E os vivos serão só esplendor e farão esplendor e o esplendor terá o tamanho de toda a normalidade.
A Verdadeiríssima Divindade assim o educa desde que os abaeté foram por primeira vez entoados.
Basta olhar a mata para aprender como é culta. A mata é boa.
Honra prosseguiu com seus humildes golpes no tronco que se feria sem sobressalto e espiava como Pé de Urutago aparentava ser mais do que apenas um. No seu temor peculiar, Honra pensava que se a nova era houvesse de chegar lhe curaria a cor e o sangue. Faria dele um abaeté inteiro e sem mácula. Então, pensou que queria ser o primeiro galho onde o corpo inteiro de Pé de Urutago teria de pisar para subir ao clarão. O curumim sentiu que seria para aquele guerreiro o servo perfeito, o lugar de partir para a verticalidade imensa que se desferia nos céus em alturas da tempestade. Nem que o pé a pisar-lhe as costas abrisse a pele, quebrasse o interior, mudasse sua robustez. À glória do osso de relâmpago descido ao meio das ilhas haveria de corresponder apenas sapiência e nenhuma dor. Honra imaginou para criar. Bateu a piroga mais e com mais vigor e desejou ansiosamente que chegassem as tempestades. Sabia da limpeza azul sobre sua cabeça, mas poderia suplicar que tudo mudasse. Poderia suplicar que o mundo inteiro instalasse o desafio desmesurado que se prometera ao guerreiro nascido para voar. Quando Altura Verde o notou batendo com mais força, sentiu orgulho. Julgava ele que o filho aprendia sozinho a maravilha de começar, com aquele gesto, a navegação.
Escavava o tronco e, com aquele gesto, começava a navegação. A comunidade alegrava, como tão importante era que se alegrasse.
Honra, mestiço na alegria também, ainda zangava e parecia-lhe bem zangar-se. Parecia-lhe justo. E sempre o tremendo animal líquido cintilava e o curumim guardava a impressão de que um clarão inteiro de relâmpago se levantaria dali para estar à mercê da glória do que soa para voar. Honra pensava:
levanta, sagrado relâmpago, levanta junto da mão de Pé de Urutago, junto de minha cor por curar de vez por todas.

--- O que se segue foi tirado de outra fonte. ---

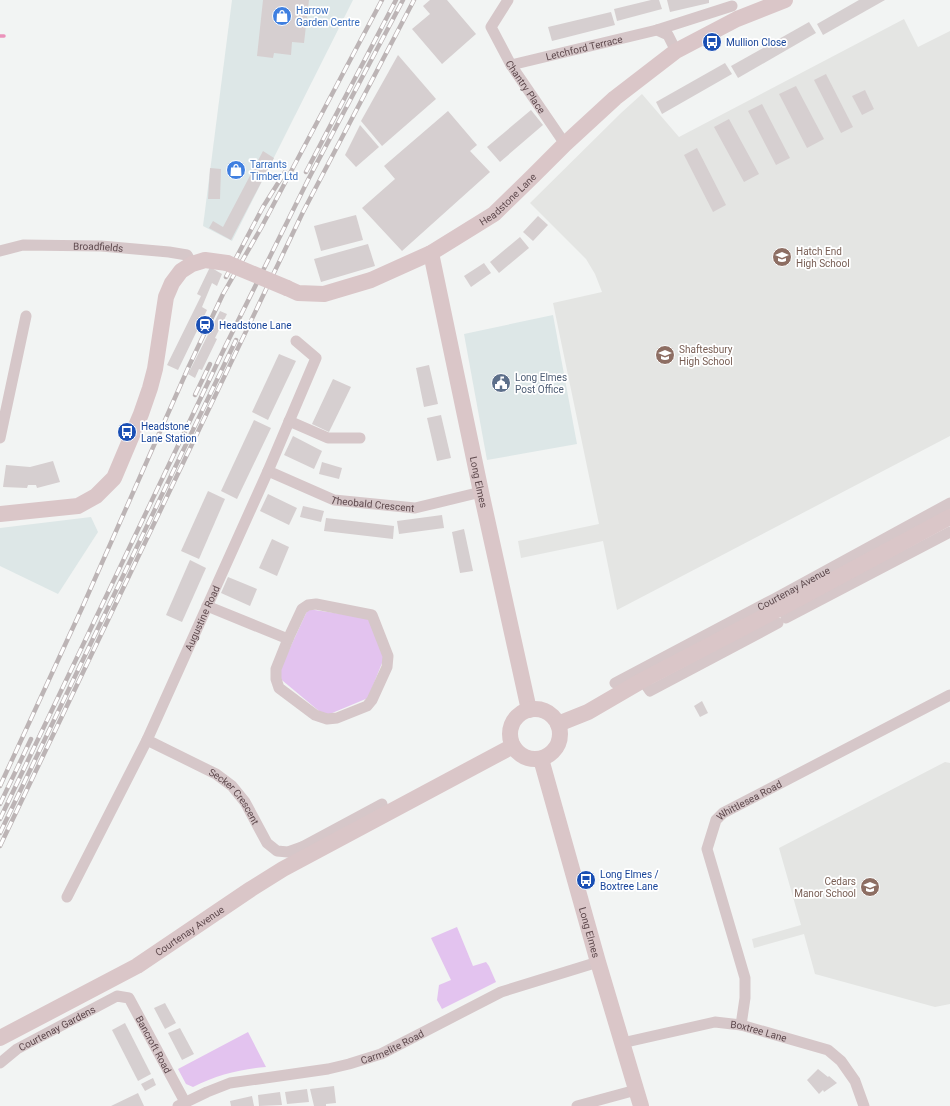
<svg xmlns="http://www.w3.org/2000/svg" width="950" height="1106" viewBox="0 0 950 1106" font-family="Roboto,sans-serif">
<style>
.commercial{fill:#dde7e7}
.education{fill:#e4e5e3}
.green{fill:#e3c3ef}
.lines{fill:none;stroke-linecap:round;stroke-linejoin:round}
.stream{stroke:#eb92ba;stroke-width:3.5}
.building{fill:#d6cfd0}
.street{stroke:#d6c7c9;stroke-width:11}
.secondary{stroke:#dac6c8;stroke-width:16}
.rail-casing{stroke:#bcb4b5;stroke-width:4.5}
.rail{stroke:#fff;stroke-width:3;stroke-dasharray:9;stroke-linecap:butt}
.secondary-bridge{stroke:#dac6c8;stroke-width:16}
.labels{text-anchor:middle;stroke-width:3.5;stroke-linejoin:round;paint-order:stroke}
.shop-label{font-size:10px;fill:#366cbe;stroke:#fff;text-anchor:start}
.transit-label{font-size:10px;fill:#164399;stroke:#fff;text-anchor:start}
.street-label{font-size:10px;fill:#5f4a4e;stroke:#fff}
.education-label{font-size:10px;fill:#785e54;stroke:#fff;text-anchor:start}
.service-label{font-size:10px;fill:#4e5e75;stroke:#fff;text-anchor:start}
</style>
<rect width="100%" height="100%" fill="#f2f4f3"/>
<g class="commercial">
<polygon points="232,0 353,0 232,241 203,226"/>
<polygon points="553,315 577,444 487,460 464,334"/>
<polygon points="91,517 98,532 58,594 0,566 0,528"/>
</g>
<g class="education">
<polygon points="904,19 918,47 950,31 950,436 617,610 603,541 521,558 518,541 599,524 553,303 602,292 595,274 586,259 530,203 621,113 642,94 679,137"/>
<polygon points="945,762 950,763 950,1004 935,1007 815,974 804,934 754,948 752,939 801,925 779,848"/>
</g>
<g class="green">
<polygon points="308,609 368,618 384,658 368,698 325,716 277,676"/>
<polygon points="457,927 473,966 486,962 489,966 496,982 442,1009 437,1000 439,985 451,980 431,938"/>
<path d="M248 1032 266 1067C240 1069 217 1075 193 1087L186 1084 178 1069Z"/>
</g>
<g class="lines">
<polyline class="stream" points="0,36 4,36"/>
</g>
<g class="building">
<polygon points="263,0 309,0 304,43 292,42 291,55 274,53 273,58 257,56"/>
<polygon points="430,0 447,0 476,34 442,64 412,29 430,14 423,6"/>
<polygon points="651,0 659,0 662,9 617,21 614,9"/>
<polygon points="667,0 709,0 709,3 670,12"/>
<polygon points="859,0 885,0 823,35 817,24"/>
<polygon points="611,12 615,25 552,41 548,27"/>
<polygon points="809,22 816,33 738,78 731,66"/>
<polygon points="398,55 436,99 382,146 361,121"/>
<polygon points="725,63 732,74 662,114 656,102"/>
<polygon points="826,74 853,127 841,133 814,80"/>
<polygon points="796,86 824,139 807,148 779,94"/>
<polygon points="865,90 874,109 862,115 852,96"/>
<polygon points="762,104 790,158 776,165 748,111"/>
<polygon points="531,110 543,125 500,162 487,147"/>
<polygon points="448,111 477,145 470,151 490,172 402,251 362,208 395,179 384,166"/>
<polygon points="729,119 759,174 744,182 714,127"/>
<polygon points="360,125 379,147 356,167 345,155"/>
<polygon points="697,148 726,205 713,212 684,155"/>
<polygon points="263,151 274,158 231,240 209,228 213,221 223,227"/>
<polygon points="210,168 221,169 220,199 208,199"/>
<polygon points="356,215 363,240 321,251 314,226"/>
<polygon points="538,216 548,225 533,241 523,232"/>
<polygon points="520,237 529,248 499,273 490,262"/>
<polygon points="368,244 375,266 321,282 314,259"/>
<polygon points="484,263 491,273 471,287 464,276"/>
<polygon points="210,267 222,274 217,286 212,283 202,307 207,310 178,370 167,365 201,296 197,294"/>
<polygon points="220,311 227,314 215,338 217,339 202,370 199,369 195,378 188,374"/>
<polygon points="279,354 296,361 268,420 252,412"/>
<polygon points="429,365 438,404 424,407 416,368"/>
<polygon points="333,379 351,387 329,432 312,424"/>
<polygon points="441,415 451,458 437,461 427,418"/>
<polygon points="254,420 271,428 237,499 221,491"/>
<polygon points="293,436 322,451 314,469 284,455"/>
<polygon points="53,461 60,482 37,488 36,485 28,485 27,488 3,487 6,465 30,467"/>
<polygon points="322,462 342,468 339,479 319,474"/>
<polygon points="208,491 225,499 199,559 181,551"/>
<polygon points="268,494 297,508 289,525 260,511"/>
<polygon points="303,506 324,511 321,522 300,517"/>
<polygon points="442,515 444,528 399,534 397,521"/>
<polygon points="326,518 394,526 393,539 324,531"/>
<polygon points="464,529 473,571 460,573 452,532"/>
<polygon points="272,539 289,547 277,576 259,568"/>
<polygon points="190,560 206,568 182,622 166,615"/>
<polygon points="228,577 257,589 250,606 221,593"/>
<polygon points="702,701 708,713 700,717 694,706"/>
<polygon points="165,1003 176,1023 165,1029 154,1008"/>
<polygon points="125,1023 151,1074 138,1081 112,1030"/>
<polygon points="180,1028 194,1054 182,1060 168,1033"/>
<polygon points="818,1069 828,1077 829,1076 837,1083 824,1092 823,1090 819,1094 807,1080"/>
<polygon points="153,1078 156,1085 145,1091 141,1084"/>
<polygon points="334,1086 336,1103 326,1104 326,1106 314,1106 310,1089"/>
<polygon points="307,1089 309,1102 287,1104 285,1092"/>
<polygon points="280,1092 282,1105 259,1106 258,1095"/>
<polygon points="138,1093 144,1106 111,1106"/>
<polygon points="252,1096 254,1106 231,1106 230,1101"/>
</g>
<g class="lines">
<g class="street">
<path id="s1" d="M508 0 491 27 511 65 565 144"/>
<polyline points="657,30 732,6"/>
<path id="s2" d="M511 65 657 30 668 35 676 51"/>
<path id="s3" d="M0 251 23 245 101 246 169 252 187 255 192 264"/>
<polyline points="289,421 328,438 360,438"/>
<polyline points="0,438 26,316"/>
<path id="s4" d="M268 471 334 500 415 508 481 492"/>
<polygon points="316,604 372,615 388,656 387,667 372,700 367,706 337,718 327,719 315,715 279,688 276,679 276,669 288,639 302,609 308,605"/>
<polyline points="207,606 288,639"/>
<polyline points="786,618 950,532"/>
<polyline points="639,675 650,691 778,623"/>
<path id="s5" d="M615 683 774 599 950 503"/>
<path id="s6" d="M147 740 216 774 232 786 245 802 267 843 277 851 288 852 302 847 307 856"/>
<polyline points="302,847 382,804"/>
<path id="s7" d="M67 897 147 740 268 471 316 358 296 341"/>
<path id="s8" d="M741 1025 745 998V978L707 849 716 820 723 813 950 695"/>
<path id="s9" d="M622 1043 715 1022 741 1025 828 1050 841 1061 855 1081 864 1106"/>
<path id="s10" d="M0 1063 17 1049 117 996 129 998 185 1102"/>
<path id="s11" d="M178 1106 207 1092 230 1083 328 1069 349 1064 381 1054 501 992 598 962"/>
<polyline points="577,1106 636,1090"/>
</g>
<g class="secondary">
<path id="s12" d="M431 253 481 492 529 710"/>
<path id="s13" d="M287 288 298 293 324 294 371 280 431 253 494 214 533 176 565 144 615 98 676 51 737 19 785 0"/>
<polyline points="0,514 78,506 96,496 114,478 141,414 150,388 155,369 166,297 172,283 181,271 192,264 205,260 227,263"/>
<circle cx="535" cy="734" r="25"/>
<polyline points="558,724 588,712 643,680 794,601 950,517"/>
<path id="s14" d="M541 759 598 962 641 1106"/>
<path id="s15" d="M0 1038 137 966 251 889 283 869 513 746"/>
</g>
<g class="rail-casing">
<g id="rail">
<polyline points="306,172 396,0"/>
<polyline points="226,277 263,207 285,172"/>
<polyline points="195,395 210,364"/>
<polyline points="0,786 82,608 189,366 223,294 261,228 382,0"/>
<polyline points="0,804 31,739"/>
<polyline points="0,819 225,347 309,178 403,0"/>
<polyline points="0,833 236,340"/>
<polyline points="0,846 303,212 414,0"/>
</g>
</g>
<use href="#rail" class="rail"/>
<polyline class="secondary-bridge" points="227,263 287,288"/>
</g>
<defs>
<g id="shop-disc" transform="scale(1)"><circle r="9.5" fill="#3f7fe0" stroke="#fff"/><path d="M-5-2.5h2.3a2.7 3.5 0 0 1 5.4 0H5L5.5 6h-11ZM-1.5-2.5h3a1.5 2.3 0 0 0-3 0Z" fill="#fff"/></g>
<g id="bus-disc" transform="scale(1)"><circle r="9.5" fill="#1a4fb4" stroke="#fff"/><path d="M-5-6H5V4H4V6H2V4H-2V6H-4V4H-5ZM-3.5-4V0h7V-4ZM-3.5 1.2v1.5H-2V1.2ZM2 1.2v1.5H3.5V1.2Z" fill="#fff"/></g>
<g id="school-disc" transform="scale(1)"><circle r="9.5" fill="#8d6e63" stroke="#fff"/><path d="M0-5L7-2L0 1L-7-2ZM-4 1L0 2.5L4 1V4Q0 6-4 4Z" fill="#fff"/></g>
<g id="station-disc" transform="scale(1)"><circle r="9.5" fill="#1a4fb4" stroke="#fff"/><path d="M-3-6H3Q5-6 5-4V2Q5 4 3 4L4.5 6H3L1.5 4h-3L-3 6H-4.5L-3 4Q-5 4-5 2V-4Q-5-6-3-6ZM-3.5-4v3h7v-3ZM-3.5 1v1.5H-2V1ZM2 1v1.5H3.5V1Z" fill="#fff"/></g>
<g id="civic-disc" transform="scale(1)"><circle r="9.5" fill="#5c6f8a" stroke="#fff"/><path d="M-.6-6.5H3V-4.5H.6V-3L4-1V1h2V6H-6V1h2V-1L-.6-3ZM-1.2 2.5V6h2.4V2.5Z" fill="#fff"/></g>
</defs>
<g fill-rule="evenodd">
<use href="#shop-disc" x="282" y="16"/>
<use href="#bus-disc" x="712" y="42"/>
<use href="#shop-disc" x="236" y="170"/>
<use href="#school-disc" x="782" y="257"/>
<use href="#station-disc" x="205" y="325"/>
<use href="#school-disc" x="665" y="355"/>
<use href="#civic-disc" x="501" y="383"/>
<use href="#bus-disc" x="127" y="432"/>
<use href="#bus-disc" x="586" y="880"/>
<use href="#school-disc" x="870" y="887"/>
</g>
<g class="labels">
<g class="shop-label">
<text x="296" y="14">Harrow<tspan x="296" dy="12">Garden Centre</tspan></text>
<text x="250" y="168">Tarrants<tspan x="250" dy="12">Timber Ltd</tspan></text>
</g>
<g class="transit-label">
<text x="726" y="46">Mullion Close</text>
<text x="219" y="329">Headstone Lane</text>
<text x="141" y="430">Headstone<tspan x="141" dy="12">Lane Station</tspan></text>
<text x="600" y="878">Long Elmes /<tspan x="600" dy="12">Boxtree Lane</tspan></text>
</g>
<g class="street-label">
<text dy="4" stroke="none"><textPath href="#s2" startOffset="75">Letchford Terrace</textPath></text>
<text dy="4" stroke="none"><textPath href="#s1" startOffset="101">Chantry Place</textPath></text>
<text dy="4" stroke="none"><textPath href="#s13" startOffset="247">Headstone Lane</textPath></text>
<text dy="4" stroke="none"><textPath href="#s3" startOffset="99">Broadfields</textPath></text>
<text dy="4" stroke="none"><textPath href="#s12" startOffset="234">Long Elmes</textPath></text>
<text dy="4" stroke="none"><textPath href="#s4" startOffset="111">Theobald Crescent</textPath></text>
<text dy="4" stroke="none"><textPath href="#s5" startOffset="202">Courtenay Avenue</textPath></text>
<text dy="4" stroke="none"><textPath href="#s7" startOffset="310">Augustine Road</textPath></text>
<text dy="4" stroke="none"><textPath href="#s6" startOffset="106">Secker Crescent</textPath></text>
<text dy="4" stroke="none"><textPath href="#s8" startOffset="251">Whittlesea Road</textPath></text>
<text dy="4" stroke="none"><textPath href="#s15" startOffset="218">Courtenay Avenue</textPath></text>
<text dy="4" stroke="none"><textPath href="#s14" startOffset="180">Long Elmes</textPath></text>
<text dy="4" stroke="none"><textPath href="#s10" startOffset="67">Courtenay Gardens</textPath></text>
<text dy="4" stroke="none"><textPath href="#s9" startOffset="140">Boxtree Lane</textPath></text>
<text dy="4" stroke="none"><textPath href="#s10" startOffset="200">Bancroft Road</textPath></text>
<text dy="4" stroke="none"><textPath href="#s11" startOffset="224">Carmelite Road</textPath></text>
</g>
<g class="education-label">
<text x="796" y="255">Hatch End<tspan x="796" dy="12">High School</tspan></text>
<text x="679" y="353">Shaftesbury<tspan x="679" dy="12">High School</tspan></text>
<text x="856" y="885" text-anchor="end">Cedars<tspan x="856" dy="12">Manor School</tspan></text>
</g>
<g class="service-label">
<text x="515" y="381">Long Elmes<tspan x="515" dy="12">Post Office</tspan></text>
</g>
</g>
</svg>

Pequenos bocados de madeira eram atirados a boiar para divertirem os guerreiros. Navegavam de volta, quase todos atracando no areal onde revolviam imprestáveis e sem pescadores. Eram inúteis. Faziam de brinquedo. E o primeiro mar todo seguia incansável, tratando os brinquedos com a mesma chefia com que flutuariam as pirogas de verdade. Pé de Urutago o explicava, que a abundância das ilhas e dos três mares bastava até para o que servia de nada. O tremendo animal líquido nem se importaria com ser usado para tarefa nenhuma, nem pela fome nem pela guerra. A ampla generosidade da natureza era sagrada. O grande guerreiro chamava atenção para o tempo de divertir para que a diversão fosse grata e nenhum esquecesse a obrigação alegre de agradecer. Honra, olhando os pedaços disformes de madeira que o primeiro mar pacientemente devolvia, pensava que a natureza haveria de criar o relâmpago nem que por paciência, sem sequer muito estar prevenida para entregar o osso de luz à mão do guerreiro escolhido. De alguma forma, considerava o guerreiro de corpo ocupado, a natureza haveria de poder ser incentivada aos clarões para que os clarões houvessem de ser imediatamente caçados. Igual a chamar as feras que atendiam por um assobio. Haveriam de assobiar aos clarões até que eles chegassem e se deixassem caçar para ser tudo ao tamanho do que está certo.